Над словами (СИ)
– Он пристраивает меня в театр. Со следующей осени я в труппе.
Аяна сидела, непонимающе глядя на них.
– Подожди... Энда? – спросила она.
– Мы случайно встретились в городе. – Ригрета потанцевала плечами. – Он показал мне свой дом в центре.
Аяна вспомнила, как мрачнел Верделл, когда Ригрета уезжала в город "пробежаться по лавкам". Утренняя сцена ревности, получается, была вызвана вчерашней очередной прогулкой.
– Ригрета, можно тебя ненадолго?
Аяна махнула рукой на гостиную и задумчиво направилась туда сама, теребя подол.
– Твоё лицо уже сказало мне всё, – сморщилась Ригрета, заходя к ней. – Аяна, он очень хороший. Он слишком хороший для меня. Он защищает меня и пытается оберегать, как то дерево в Рети, а я хочу борьбы и страсти.

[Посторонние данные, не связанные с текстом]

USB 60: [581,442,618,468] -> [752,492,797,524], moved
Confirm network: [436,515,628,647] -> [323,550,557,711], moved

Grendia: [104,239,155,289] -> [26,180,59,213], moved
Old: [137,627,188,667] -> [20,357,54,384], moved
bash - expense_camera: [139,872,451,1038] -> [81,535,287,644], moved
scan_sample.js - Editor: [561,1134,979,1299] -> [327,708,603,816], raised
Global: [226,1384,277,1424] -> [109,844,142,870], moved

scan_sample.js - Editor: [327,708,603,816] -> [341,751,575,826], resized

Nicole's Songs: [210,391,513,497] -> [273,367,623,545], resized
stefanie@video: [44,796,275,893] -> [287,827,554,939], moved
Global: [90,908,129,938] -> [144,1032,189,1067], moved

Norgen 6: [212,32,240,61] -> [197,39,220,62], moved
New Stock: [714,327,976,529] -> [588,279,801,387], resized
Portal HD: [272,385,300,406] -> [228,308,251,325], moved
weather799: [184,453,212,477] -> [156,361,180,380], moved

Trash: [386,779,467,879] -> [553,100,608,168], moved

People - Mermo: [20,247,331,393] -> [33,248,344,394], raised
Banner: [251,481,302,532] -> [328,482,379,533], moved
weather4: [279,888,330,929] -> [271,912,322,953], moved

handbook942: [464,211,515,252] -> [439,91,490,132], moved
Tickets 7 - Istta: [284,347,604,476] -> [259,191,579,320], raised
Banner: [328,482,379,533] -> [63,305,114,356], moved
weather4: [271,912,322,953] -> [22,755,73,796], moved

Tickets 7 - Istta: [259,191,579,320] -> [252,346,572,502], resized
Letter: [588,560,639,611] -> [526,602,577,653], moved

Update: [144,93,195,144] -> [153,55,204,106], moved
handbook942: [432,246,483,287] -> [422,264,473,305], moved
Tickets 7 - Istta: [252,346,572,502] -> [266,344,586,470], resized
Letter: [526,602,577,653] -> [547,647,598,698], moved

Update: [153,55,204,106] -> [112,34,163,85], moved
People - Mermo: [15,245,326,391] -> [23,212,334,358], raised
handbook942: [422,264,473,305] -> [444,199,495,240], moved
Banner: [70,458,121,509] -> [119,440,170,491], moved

– Ты хочешь сказать, что просто бросишь его?
Ригрета вздохнула. Она подошла к окну и теребила нежно-лиловые занавески тонкими пальчиками с отполированными ноготками, потом повернулась с грустной улыбкой.
– Я позволила себе помечтать. Я представила, как это – быть с просто хорошим человеком. Совесть укоряет меня за это, но я ничего не обещала ему. Он почему-то решил, что... как это у вас... Он мой, а я его. Но я не его. Я не принадлежу ему. А он не мой. Он женат, а когда разведётся, женится на приличной девушке. Если не выберет он – выберут ему. Опять. Ему не позволят жениться на мне. На актрисах не женятся. Это исключено.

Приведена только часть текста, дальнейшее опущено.